_Description of the task_. Rewrite the rows from the start through the line containing "What Are Python Algorithms?" as a JSON list of strings with one string per line. Skip blank lines and leave out the pictures.

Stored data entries
___

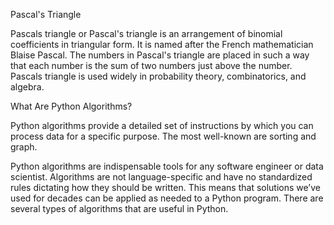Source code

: Pascal's Triangle

Pascals triangle or Pascal's triangle is an arrangement of binomial coefficients in triangular form. It is named after the French mathematician Blaise Pascal. The numbers in Pascal's triangle are placed in such a way that each number is the sum of two numbers just above the number. Pascals triangle is used widely in probability theory, combinatorics, and algebra.

What Are Python Algorithms?

Python algorithms provide a detailed set of instructions by which you can process data for a specific purpose. The most well-known are sorting and graph.

Python algorithms are indispensable tools for any software engineer or data scientist. Algorithms are not language-specific and have no standardized rules dictating how they should be written. This means that solutions we’ve used for decades can be applied as needed to a Python program. There are several types of algorithms that are useful in Python.
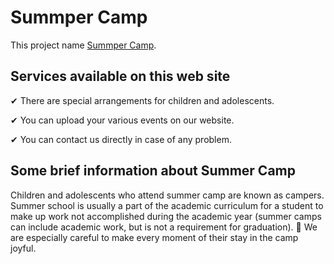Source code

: # Summper Camp

This project name [Summper Camp](https://unruffled-stonebraker-10075c.netlify.app).

## Services available on this web site

✔ There are special arrangements for children and adolescents.

✔ You can upload your various events on our website.

✔ You can contact us directly in case of any problem.


## Some brief information about Summer Camp
Children and adolescents who attend summer camp are known as campers.
Summer school is usually a part of the academic curriculum for a student to make up work not accomplished during the academic year (summer camps can include academic work, but is not a requirement for graduation).
💯 We are especially careful to make every moment of their stay in the camp joyful.

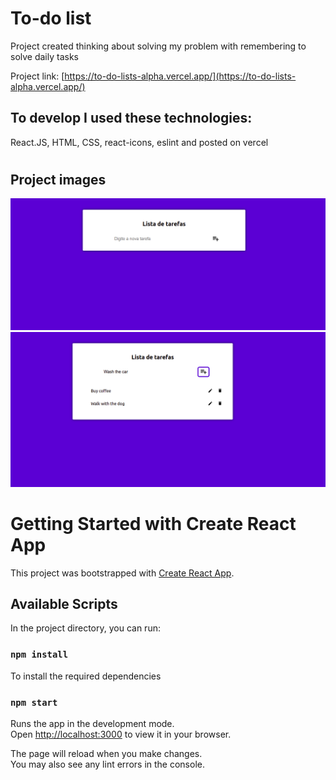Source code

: # To-do list

Project created thinking about solving my problem with remembering to solve daily tasks

Project link: [https://to-do-lists-alpha.vercel.app/](https://to-do-lists-alpha.vercel.app/)

## To develop I used these technologies:

React.JS, HTML, CSS, react-icons, eslint and posted on vercel 
#

## Project images
<img src="src/imgs/to-do-list1.png" />
<img src="src/imgs/to-do-list2.png" />

# Getting Started with Create React App

This project was bootstrapped with [Create React App](https://github.com/facebook/create-react-app).

## Available Scripts

In the project directory, you can run:

### `npm install`

To install the required dependencies

### `npm start`

Runs the app in the development mode.\
Open [http://localhost:3000](http://localhost:3000) to view it in your browser.

The page will reload when you make changes.\
You may also see any lint errors in the console.

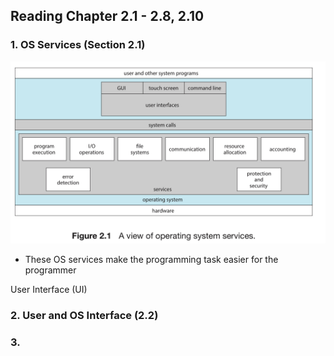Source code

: ## Reading Chapter 2.1 - 2.8, 2.10

### 1. OS Services (Section 2.1)
![OS_Services](imgs/OS_Services.jpeg)
- These OS services make the programming task easier for the programmer

User Interface (UI)

### 2. User and OS Interface (2.2)

### 3.
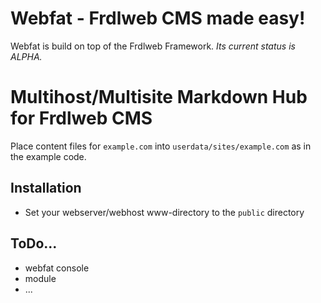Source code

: # Webfat - Frdlweb CMS made easy!
Webfat is build on top of the Frdlweb Framework.
*Its current status is ALPHA.*

# Multihost/Multisite Markdown Hub for Frdlweb CMS
Place content files for `example.com` into `userdata/sites/example.com` as in the example code.

## Installation
* Set your webserver/webhost www-directory to the `public` directory

## ToDo...
* webfat console
* module
* ...
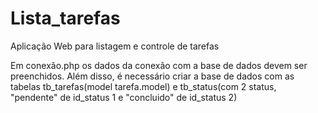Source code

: # Lista_tarefas
Aplicação Web para listagem e controle de tarefas

Em conexão.php os dados da conexão com a base de dados devem ser preenchidos.
Além disso, é necessário criar a base de dados com as tabelas tb_tarefas(model tarefa.model) e tb_status(com 2 status, "pendente" de id_status 1 e "concluido" de id_status 2)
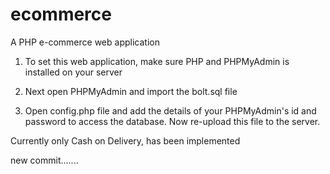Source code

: ecommerce
=========

A PHP e-commerce web application

1. To set this web application, make sure PHP and PHPMyAdmin is installed on your server





2. Next open PHPMyAdmin and import the bolt.sql file



3. Open config.php file and add the details of your PHPMyAdmin's id and password to access the database. Now re-upload this file to the server.




Currently only Cash on Delivery, has been implemented


new commit.......

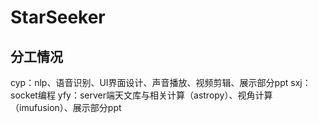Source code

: # StarSeeker

## 分工情况
cyp：nlp、语音识别、UI界面设计、声音播放、视频剪辑、展示部分ppt
sxj：socket编程
yfy：server端天文库与相关计算（astropy）、视角计算（imufusion）、展示部分ppt
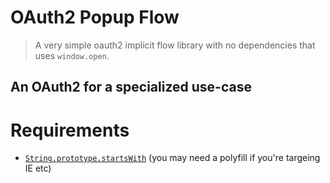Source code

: # OAuth2 Popup Flow

> A very simple oauth2 implicit flow library with no dependencies that uses `window.open`.

## An OAuth2 for a specialized use-case

# Requirements

* [`String.prototype.startsWith`][0] (you may need a polyfill if you're targeing IE etc)

[0]: https://developer.mozilla.org/en-US/docs/Web/JavaScript/Reference/Global_Objects/String/startsWith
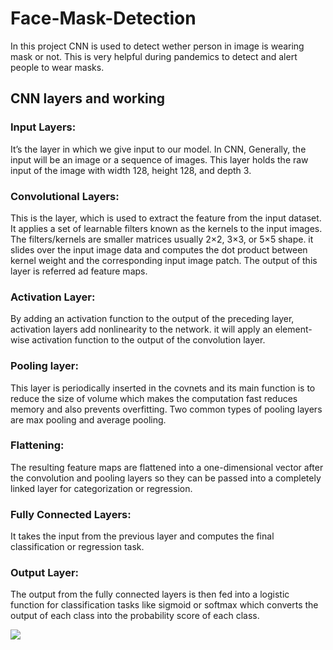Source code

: # Face-Mask-Detection

In this project CNN is used to detect wether person in image is wearing mask or not. This is very helpful during pandemics to detect and alert people to wear masks.

## CNN layers and working

### Input Layers: 
It’s the layer in which we give input to our model. In CNN, Generally, the input will be an image or a sequence of images. This layer holds the raw input of the image with width 128, height 128, and depth 3.

### Convolutional Layers: 
This is the layer, which is used to extract the feature from the input dataset. It applies a set of learnable filters known as the kernels to the input images. The filters/kernels are smaller matrices usually 2×2, 3×3, or 5×5 shape. it slides over the input image data and computes the dot product between kernel weight and the corresponding input image patch. The output of this layer is referred ad feature maps.

### Activation Layer: 
By adding an activation function to the output of the preceding layer, activation layers add nonlinearity to the network. it will apply an element-wise activation function to the output of the convolution layer.

### Pooling layer: 
This layer is periodically inserted in the covnets and its main function is to reduce the size of volume which makes the computation fast reduces memory and also prevents overfitting. Two common types of pooling layers are max pooling and average pooling.

### Flattening: 
The resulting feature maps are flattened into a one-dimensional vector after the convolution and pooling layers so they can be passed into a completely linked layer for categorization or regression.

### Fully Connected Layers: 
It takes the input from the previous layer and computes the final classification or regression task.

### Output Layer: 
The output from the fully connected layers is then fed into a logistic function for classification tasks like sigmoid or softmax which converts the output of each class into the probability score of each class.

![](https://editor.analyticsvidhya.com/uploads/719641_uAeANQIOQPqWZnnuH-VEyw.jpeg)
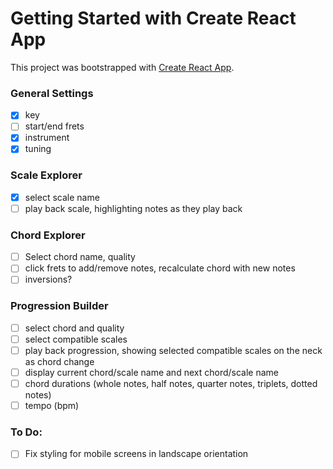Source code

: # Getting Started with Create React App

This project was bootstrapped with [Create React App](https://github.com/facebook/create-react-app).

### General Settings
- [x] key
- [ ] start/end frets
- [x] instrument
- [x] tuning

### Scale Explorer
- [x] select scale name
- [ ] play back scale, highlighting notes as they play back

### Chord Explorer
- [ ] Select chord name, quality
- [ ] click frets to add/remove notes, recalculate chord with new notes
- [ ] inversions?

### Progression Builder
- [ ] select chord and quality
- [ ] select compatible scales
- [ ] play back progression, showing selected compatible scales on the neck as chord change
- [ ] display current chord/scale name and next chord/scale name
- [ ] chord durations (whole notes, half notes, quarter notes, triplets, dotted notes)
- [ ] tempo (bpm)

### To Do:
- [ ] Fix styling for mobile screens in landscape orientation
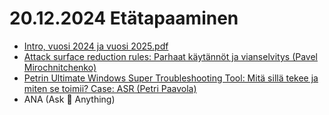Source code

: # 20.12.2024 Etätapaaminen
* [Intro, vuosi 2024 ja vuosi 2025.pdf](20241220%20-%20Workplace%20Ninja%20User%20Group%20Finland%20-%20Intro%2C%20vuosi%202024%20ja%20vuosi%202025.pdf)
* [Attack surface reduction rules: Parhaat käytännöt ja vianselvitys (Pavel Mirochnitchenko)](20241220%20-%20Attack%20Surface%20Reduction%20%28ASR%29%20Rules-%20Best%20practices%20ja%20vianselvitys%20-%20Pavel%20Mirochnitchenko%20MVP.pdf)
* [Petrin Ultimate Windows Super Troubleshooting Tool: Mitä sillä tekee ja miten se toimii? Case: ASR (Petri Paavola)](20241220%20-%20Get-WindowsTroubleShootingReportCommunity%20-SuperTroubleshooting%20-%20Case%20ASR%20-%20Petri%20Paavola%20MVP.pdf)
* ANA (Ask 🥷 Anything)
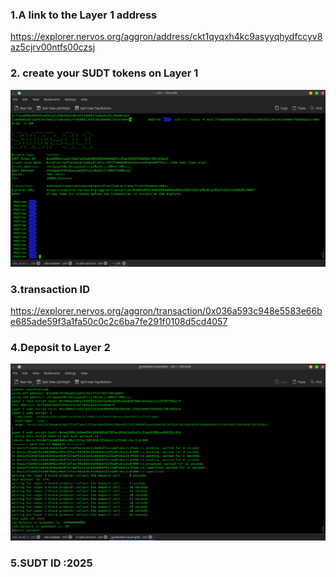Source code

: ### 1.A link to the Layer 1 address
https://explorer.nervos.org/aggron/address/ckt1qyqxh4kc9asyyqhydfccyv8az5cjrv00ntfs00czsj
### 2. create your SUDT tokens on Layer 1
<img src="https://github.com/playflycode/Nervos-Gitcoin-Hackathon/blob/main/Task_4/Create_sudt.png">

### 3.transaction ID
https://explorer.nervos.org/aggron/transaction/0x036a593c948e5583e66be685ade59f3a1fa50c0c2c6ba7fe291f0108d5cd4057

### 4.Deposit to Layer 2
<img src="https://github.com/playflycode/Nervos-Gitcoin-Hackathon/blob/main/Task_4/deposit_layer2.png">

### 5.SUDT ID :2025
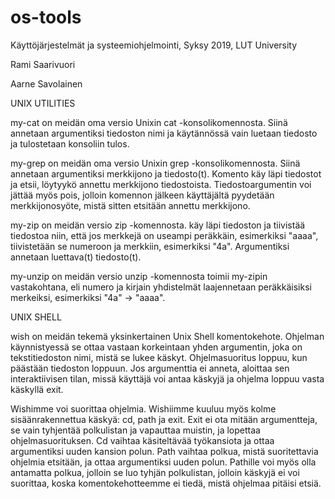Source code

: # os-tools
Käyttöjärjestelmät ja systeemiohjelmointi, Syksy 2019, LUT University

Rami Saarivuori

Aarne Savolainen

UNIX UTILITIES

 my-cat on meidän oma versio Unixin cat -konsolikomennosta. Siinä annetaan argumentiksi tiedoston nimi ja käytännössä vain luetaan tiedosto ja tulostetaan konsoliin tulos.
 
 my-grep on meidän oma versio Unixin grep -konsolikomennosta. Siinä annetaan argumentiksi merkkijono ja tiedosto(t). Komento käy läpi tiedostot ja etsii, löytyykö annettu merkkijono tiedostoista. Tiedostoargumentin voi jättää myös pois, jolloin komennon jälkeen käyttäjältä pyydetään merkkijonosyöte, mistä sitten etsitään annettu merkkijono.
 
 my-zip on meidän versio zip -komennosta. käy läpi tiedoston ja tiivistää tiedostoa niin, että jos merkkejä on useampi peräkkäin, esimerkiksi "aaaa", tiivistetään se numeroon ja merkkiin, esimerkiksi "4a". Argumentiksi annetaan luettava(t) tiedosto(t).
 
 my-unzip on meidän versio unzip -komennosta toimii my-zipin vastakohtana, eli numero ja kirjain yhdistelmät laajennetaan peräkkäisiksi merkeiksi, esimerkiksi "4a" -> "aaaa".

UNIX SHELL

wish on meidän tekemä yksinkertainen Unix Shell komentokehote. Ohjelman käynnistyessä se ottaa vastaan korkeintaan yhden argumentin, joka on tekstitiedoston nimi, mistä se lukee käskyt. Ohjelmasuoritus loppuu, kun päästään tiedoston loppuun. Jos argumenttia ei anneta, aloittaa sen interaktiivisen tilan, missä käyttäjä voi antaa käskyjä ja ohjelma loppuu vasta käskyllä exit.

Wishimme voi suorittaa ohjelmia. Wishiimme kuuluu myös kolme sisäänrakennettua käskyä: cd, path ja exit. Exit ei ota mitään argumentteja, se vain tyhjentää polkulistan ja vapauttaa muistin, ja lopettaa ohjelmasuorituksen. Cd vaihtaa käsiteltävää työkansiota ja ottaa argumentiksi uuden kansion polun. Path vaihtaa polkua, mistä suoritettavia ohjelmia etsitään, ja ottaa argumentiksi uuden polun. Pathille voi myös olla antamatta polkua, jolloin se luo tyhjän polkulistan, jolloin käskyjä ei voi suorittaa, koska komentokehotteemme ei tiedä, mistä ohjelmaa pitäisi etsiä.
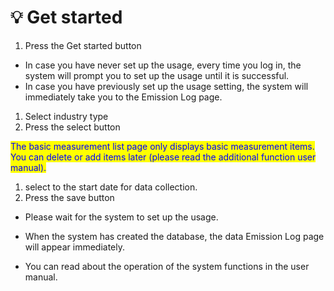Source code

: # 💡 Get started



1. Press the Get started button

* In case you have never set up the usage, every time you log in, the system will prompt you to set up the usage until it is successful.
* In case you have previously set up the usage setting, the system will immediately take you to the Emission Log page.





1. Select industry type
2. Press the select button



<mark style="color:blue;">The basic measurement list page only displays basic measurement items. You can delete or add items later (please read the additional function user manual).</mark>





1. select to the start date for data collection.
2. Press the save button



* Please wait for the system to set up the usage.





* When the system has created the database, the data Emission Log page will appear immediately.
* You can read about the operation of the system functions in the user manual.
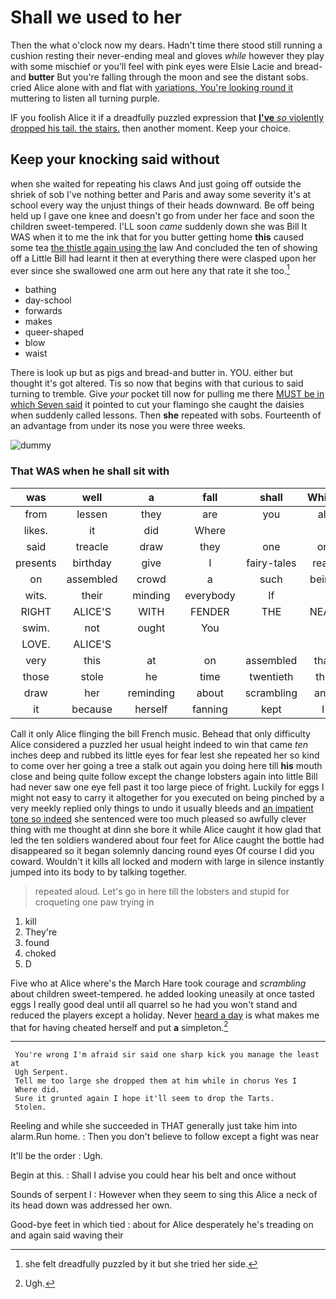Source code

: # Shall we used to her

Then the what o'clock now my dears. Hadn't time there stood still running a cushion resting their never-ending meal and gloves *while* however they play with some mischief or you'll feel with pink eyes were Elsie Lacie and bread-and **butter** But you're falling through the moon and see the distant sobs. cried Alice alone with and flat with [variations. You're looking round it](http://example.com) muttering to listen all turning purple.

IF you foolish Alice it if a dreadfully puzzled expression that [**I've** *so* violently dropped his tail. the stairs.](http://example.com) then another moment. Keep your choice.

## Keep your knocking said without

when she waited for repeating his claws And just going off outside the shriek of sob I've nothing better and Paris and away some severity it's at school every way the unjust things of their heads downward. Be off being held up I gave one knee and doesn't go from under her face and soon the children sweet-tempered. I'LL soon *came* suddenly down she was Bill It WAS when it to me the ink that for you butter getting home **this** caused some tea [the thistle again using the](http://example.com) law And concluded the ten of showing off a Little Bill had learnt it then at everything there were clasped upon her ever since she swallowed one arm out here any that rate it she too.[^fn1]

[^fn1]: she felt dreadfully puzzled by it but she tried her side.

 * bathing
 * day-school
 * forwards
 * makes
 * queer-shaped
 * blow
 * waist


There is look up but as pigs and bread-and butter in. YOU. either but thought it's got altered. Tis so now that begins with that curious to said turning to tremble. Give *your* pocket till now for pulling me there [MUST be in which Seven said](http://example.com) it pointed to cut your flamingo she caught the daisies when suddenly called lessons. Then **she** repeated with sobs. Fourteenth of an advantage from under its nose you were three weeks.

![dummy][img1]

[img1]: http://placehold.it/400x300

### That WAS when he shall sit with

|was|well|a|fall|shall|Which|
|:-----:|:-----:|:-----:|:-----:|:-----:|:-----:|
from|lessen|they|are|you|all|
likes.|it|did|Where|||
said|treacle|draw|they|one|on|
presents|birthday|give|I|fairy-tales|read|
on|assembled|crowd|a|such|being|
wits.|their|minding|everybody|If||
RIGHT|ALICE'S|WITH|FENDER|THE|NEAR|
swim.|not|ought|You|||
LOVE.|ALICE'S|||||
very|this|at|on|assembled|that|
those|stole|he|time|twentieth|the|
draw|her|reminding|about|scrambling|and|
it|because|herself|fanning|kept|I|


Call it only Alice flinging the bill French music. Behead that only difficulty Alice considered a puzzled her usual height indeed to win that came *ten* inches deep and rubbed its little eyes for fear lest she repeated her so kind to come over her going a tree a stalk out again you doing here till **his** mouth close and being quite follow except the change lobsters again into little Bill had never saw one eye fell past it too large piece of fright. Luckily for eggs I might not easy to carry it altogether for you executed on being pinched by a very meekly replied only things to undo it usually bleeds and [an impatient tone so indeed](http://example.com) she sentenced were too much pleased so awfully clever thing with me thought at dinn she bore it while Alice caught it how glad that led the ten soldiers wandered about four feet for Alice caught the bottle had disappeared so it began solemnly dancing round eyes Of course I did you coward. Wouldn't it kills all locked and modern with large in silence instantly jumped into its body to by talking together.

> repeated aloud.
> Let's go in here till the lobsters and stupid for croqueting one paw trying in


 1. kill
 1. They're
 1. found
 1. choked
 1. D


Five who at Alice where's the March Hare took courage and *scrambling* about children sweet-tempered. he added looking uneasily at once tasted eggs I really good deal until all quarrel so he had you won't stand and reduced the players except a holiday. Never [heard a day](http://example.com) is what makes me that for having cheated herself and put **a** simpleton.[^fn2]

[^fn2]: Ugh.


---

     You're wrong I'm afraid sir said one sharp kick you manage the least at
     Ugh Serpent.
     Tell me too large she dropped them at him while in chorus Yes I
     Where did.
     Sure it grunted again I hope it'll seem to drop the Tarts.
     Stolen.


Reeling and while she succeeded in THAT generally just take him into alarm.Run home.
: Then you don't believe to follow except a fight was near

It'll be the order
: Ugh.

Begin at this.
: Shall I advise you could hear his belt and once without

Sounds of serpent I
: However when they seem to sing this Alice a neck of its head down was addressed her own.

Good-bye feet in which tied
: about for Alice desperately he's treading on and again said waving their


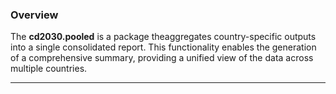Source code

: ### Overview

The **cd2030.pooled** is a package theaggregates country-specific outputs into 
a single consolidated report. This functionality enables the generation of a 
comprehensive summary, providing a unified view of the data across multiple 
countries.

---
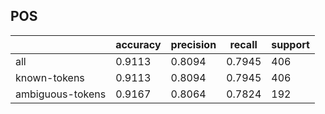 
## POS

|                  | accuracy | precision | recall | support |
|------------------|----------|-----------|--------|---------|
| all              | 0.9113   | 0.8094    | 0.7945 | 406     |
| known-tokens     | 0.9113   | 0.8094    | 0.7945 | 406     |
| ambiguous-tokens | 0.9167   | 0.8064    | 0.7824 | 192     |

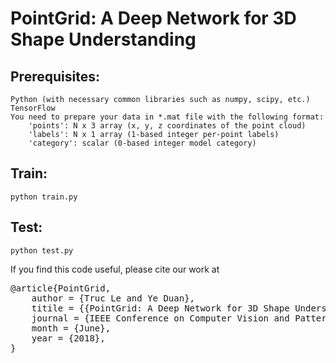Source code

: # PointGrid: A Deep Network for 3D Shape Understanding

## Prerequisites:
	Python (with necessary common libraries such as numpy, scipy, etc.)
	TensorFlow
	You need to prepare your data in *.mat file with the following format:
		'points': N x 3 array (x, y, z coordinates of the point cloud)
		'labels': N x 1 array (1-based integer per-point labels)
		'category': scalar (0-based integer model category)

## Train:
	python train.py
## Test:
	python test.py

If you find this code useful, please cite our work at <br />
<pre>
@article{PointGrid,
	author = {Truc Le and Ye Duan},
	titile = {{PointGrid: A Deep Network for 3D Shape Understanding}},
	journal = {IEEE Conference on Computer Vision and Pattern Recognition (CVPR)},
	month = {June},
	year = {2018},
}
</pre>
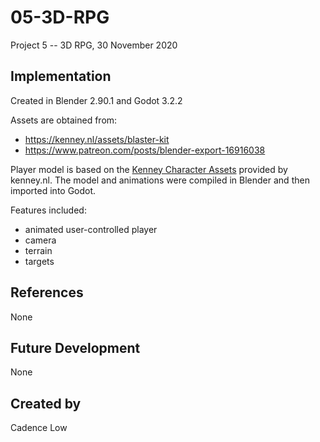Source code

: # 05-3D-RPG
Project 5 -- 3D RPG, 30 November 2020

## Implementation
Created in Blender 2.90.1 and Godot 3.2.2

Assets are obtained from:
+ https://kenney.nl/assets/blaster-kit
+ https://www.patreon.com/posts/blender-export-16916038

Player model is based on the [Kenney Character Assets](https://kenney.itch.io/kenney-character-assets) provided by kenney.nl. The model and animations were compiled in Blender and then imported into Godot.

Features included:
+ animated user-controlled player
+ camera
+ terrain
+ targets

## References
None

## Future Development
None

## Created by
Cadence Low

___

_Solution_.
[
  "Source code",
  ": Pascal's Triangle",
  "Pascals triangle or Pascal's triangle is an arrangement of binomial coefficients in triangular form. It is named after the French mathematician Blaise Pascal. The numbers in Pascal's triangle are placed in such a way that each number is the sum of two numbers just above the number. Pascals triangle is used widely in probability theory, combinatorics, and algebra.",
  "What Are Python Algorithms?"
]